DSL markets (US and Europe) moving in opposite directions

What's new? Reuters reports that the FCC postponed a meeting, hoping it could decide on DSL-based broadband. After cable modem internet service was declared an information service by the Supreme Court recently, the FCC-chairman Kevin Martin wants the same status for DSL-based internet. That would level the playing field. At the same time, the German regulator is lowering charges and tariffs for access to Deutsche Telekom facilities, supposedly to levels that are among the lowest in the country. This should stimulate facilities-based competition.

What's the relevance? Basically, good news for the Bells (Verizon, SBC, BellSouth, Qwest) in the US and the unbundlers in Germany; bad news for US resellers such as EarthLink. Facilities-based competitors in the US, mainly Covad, covering 50% of the population, seem unharmed.

What is an information service? If DSL is declared an information service, as opposed to a telecommunications service, regulation hardly applies. This means that the Bells will no longer be obligated to lease their DSL-infrastructure at regulated prices. Similiarly, in wireless communications virtual operators (MVNOs) only exist on mutual understandings between the network owner (e.g. T-Mobile or Sprint) and a company like Virgin. Virgin has several MVNO joint ventures worldwide. The network owner gains by collecting wholesale revenues (although at lower margins, but without having to do any marketing). It is left to the MVNO to market a specific niche.

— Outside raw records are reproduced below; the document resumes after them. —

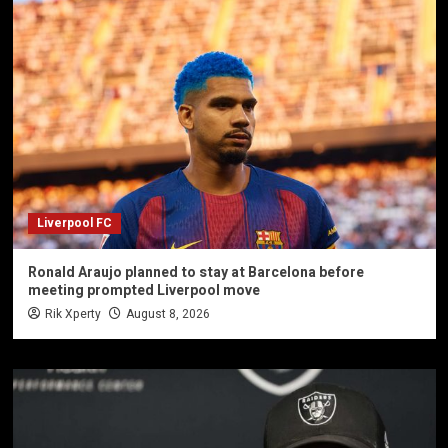
Liverpool FC
Ronald Araujo planned to stay at Barcelona before
meeting prompted Liverpool move
Rik Xperty
August 8, 2026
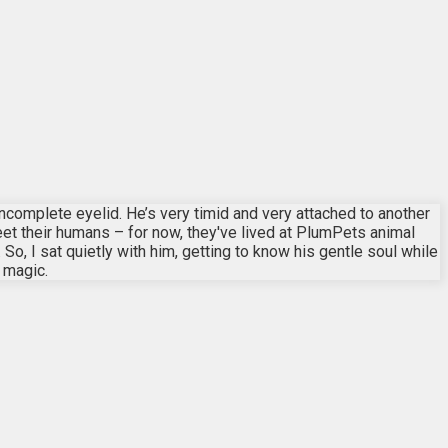
ncomplete eyelid. He’s very timid and very attached to another
meet their humans – for now, they've lived at PlumPets animal
o, I sat quietly with him, getting to know his gentle soul while
d magic.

In the case of Virgin, it is youths.

What are unbundlers? In Germany, several carriers are building out DSL-infrastructure (DSLAMs) in Deutsche Telekom central offices: Arcor (still part of Vodafone), Telefonica Deutschland (a Telefonica unit specilising in wholesale DSL, with a company like freenet.de acting as retailer) and Telecom Italia (that wants to extend its HanseNet brand nationwide). And after Tele2 acquires Versatel and sells the German asets to APAX, the latter company wants to make Versatel Deutschland (or whatever the brand will be) a national player as well. This installing of DSLAMs means taking over the local loop (the 'last mile' of the copper wire) and the customer relation form the PTT. This process is known as 'local loop unbundling' (LLU). The same is happening all over Europe and Japan. French Iliad (brand name Free.fr) is among the most famous. Its DSLAMs allow it to offer the full triple play.